For anyone wanting to take their children to Les Mis, note that Director Tom Hooper (The King's Speech) has crafted a decidedly dark and violent tale. From the tragic raping and death of Fantine, to the disturbing putdown of the student revolt, some might consider it too much especially for young viewers. But if they and you can get over the violence, you're in for a treat. From the moment this 157-minute masterpiece opens on the rainy, wind-swept ship dock, you know what sort of scale Hooper's intending to employ. Tight camera angles of our actors persist, but it only helps to lend a heightened sense of realism to things, as if Valjean's plight mirrors that of the French people who will soon break out into anarchy.


Some have claimed that Hooper's tight angles are distracting, but I disagree, nor did I worry about our actors lip-syncing to pre-recorded tracks. This is standard issue for a musical, and Hooper encourages his actors to let it all hang out, utilizing every inch of their facial features, as if they will serve the story as much as their singing. As a result, so many scenes take on a life of their own, such as Valjean's angry retort to God in the church and Fantine's decision to enter prostitution. Hathaway's deep set eyes share both the innocence lost and the innocence still burning bright without ever going over the top. Seyfried moves with a grace and precision befitting a rising Hollywood star, employing her elegant voice in a way that seems to make everyone's surprisingly better. And while Crowe's strained vocals might put off some, it's this sort of honesty by Hooper that pervades the entire film. In his bold decision to cast Crowe, Hooper expresses his desire to let great actors sing, giving the film exactly what it needed. Crowe's deep intensity brings a dark cloud to every scene in which he appears, making the climatic faceoff near film's end even that more convincing. He is one of the greatest actors of our generation, and Les Mis suits him very well. But it's the performances of Jackman, Seyfried, and Hathaway which will probably garner Oscar nominations, for each steps into their roles with a power that's fitting for a production of this grandeur.

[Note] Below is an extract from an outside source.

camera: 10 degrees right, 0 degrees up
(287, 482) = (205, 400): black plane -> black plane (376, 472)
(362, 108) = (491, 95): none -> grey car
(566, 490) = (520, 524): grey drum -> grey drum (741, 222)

Considering the rough road the film took to completion, it's amazing that it ever got off the ground. Good for us, because fans will absolutely love it. How duds like That's My Boy or The Campaign get could produced while Les Mis might be allowed to rot is beyond me.

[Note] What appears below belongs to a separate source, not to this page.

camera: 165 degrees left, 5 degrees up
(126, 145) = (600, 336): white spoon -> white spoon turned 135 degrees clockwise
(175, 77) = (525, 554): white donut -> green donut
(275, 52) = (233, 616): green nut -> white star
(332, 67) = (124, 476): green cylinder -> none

Les Miserables is a grand achievement which ups the ante for musicals. It's not for everyone, which is one reason why it might not completely dominate the Oscars. That doesn't mean you shouldn't see it - Les Mis is gritty, emotionally-charged, and closes the argument forever that a great cast of actors who can sing will yield a better product than employing great but unknown Broadway singers. Catch Les Mis on the big screen, as its majesty is best witnessed there. It's got Oscar written all over it. Les Miserables is rated a surprising PG-13 and comes highly recommended.